### [Data supplied]
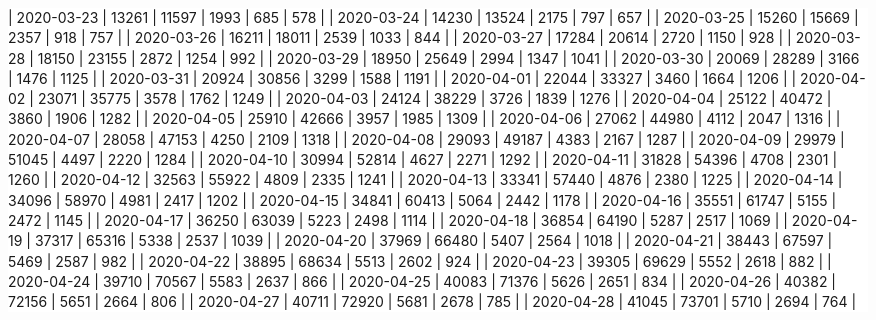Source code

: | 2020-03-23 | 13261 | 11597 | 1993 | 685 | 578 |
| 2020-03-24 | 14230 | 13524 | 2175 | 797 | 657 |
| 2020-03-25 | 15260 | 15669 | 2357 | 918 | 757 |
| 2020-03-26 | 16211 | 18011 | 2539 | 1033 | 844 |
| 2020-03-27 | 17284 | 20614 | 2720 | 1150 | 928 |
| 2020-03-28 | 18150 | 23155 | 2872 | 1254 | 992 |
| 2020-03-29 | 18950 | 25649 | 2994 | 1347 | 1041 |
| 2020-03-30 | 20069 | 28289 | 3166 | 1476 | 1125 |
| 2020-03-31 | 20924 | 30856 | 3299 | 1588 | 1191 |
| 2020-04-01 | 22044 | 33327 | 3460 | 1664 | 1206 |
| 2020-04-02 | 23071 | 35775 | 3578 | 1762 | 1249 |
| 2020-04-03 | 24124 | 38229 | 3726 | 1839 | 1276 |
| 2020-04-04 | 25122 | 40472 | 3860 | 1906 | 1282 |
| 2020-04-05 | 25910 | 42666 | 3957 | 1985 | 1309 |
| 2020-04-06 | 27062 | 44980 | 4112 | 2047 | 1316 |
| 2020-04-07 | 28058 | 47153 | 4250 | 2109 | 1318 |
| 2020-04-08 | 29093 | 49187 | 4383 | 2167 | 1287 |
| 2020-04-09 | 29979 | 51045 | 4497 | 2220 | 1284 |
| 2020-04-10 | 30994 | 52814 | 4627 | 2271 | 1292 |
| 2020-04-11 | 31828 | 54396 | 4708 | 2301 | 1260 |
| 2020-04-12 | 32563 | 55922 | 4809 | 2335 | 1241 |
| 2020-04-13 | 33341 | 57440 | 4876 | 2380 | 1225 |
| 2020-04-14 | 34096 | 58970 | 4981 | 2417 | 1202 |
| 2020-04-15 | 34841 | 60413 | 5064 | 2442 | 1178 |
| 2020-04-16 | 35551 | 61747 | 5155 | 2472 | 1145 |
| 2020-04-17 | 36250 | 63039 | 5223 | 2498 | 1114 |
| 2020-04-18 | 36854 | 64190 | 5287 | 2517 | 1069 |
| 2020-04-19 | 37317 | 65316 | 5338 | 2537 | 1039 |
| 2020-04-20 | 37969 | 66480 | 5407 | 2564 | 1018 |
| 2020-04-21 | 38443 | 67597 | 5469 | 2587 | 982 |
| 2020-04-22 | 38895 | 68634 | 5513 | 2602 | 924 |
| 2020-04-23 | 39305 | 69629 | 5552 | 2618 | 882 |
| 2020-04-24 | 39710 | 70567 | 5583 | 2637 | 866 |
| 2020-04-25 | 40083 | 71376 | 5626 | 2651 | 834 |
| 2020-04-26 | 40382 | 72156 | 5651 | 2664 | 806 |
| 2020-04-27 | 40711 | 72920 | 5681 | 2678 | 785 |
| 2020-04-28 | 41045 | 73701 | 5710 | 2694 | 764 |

### [Required work]
Take the entries above and return only the lines from the one with "1906 | 1282 |" to the one with "2301 | 1260 |", both included, unchanged.

### [Output of the exercise]
| 2020-04-04 | 25122 | 40472 | 3860 | 1906 | 1282 |
| 2020-04-05 | 25910 | 42666 | 3957 | 1985 | 1309 |
| 2020-04-06 | 27062 | 44980 | 4112 | 2047 | 1316 |
| 2020-04-07 | 28058 | 47153 | 4250 | 2109 | 1318 |
| 2020-04-08 | 29093 | 49187 | 4383 | 2167 | 1287 |
| 2020-04-09 | 29979 | 51045 | 4497 | 2220 | 1284 |
| 2020-04-10 | 30994 | 52814 | 4627 | 2271 | 1292 |
| 2020-04-11 | 31828 | 54396 | 4708 | 2301 | 1260 |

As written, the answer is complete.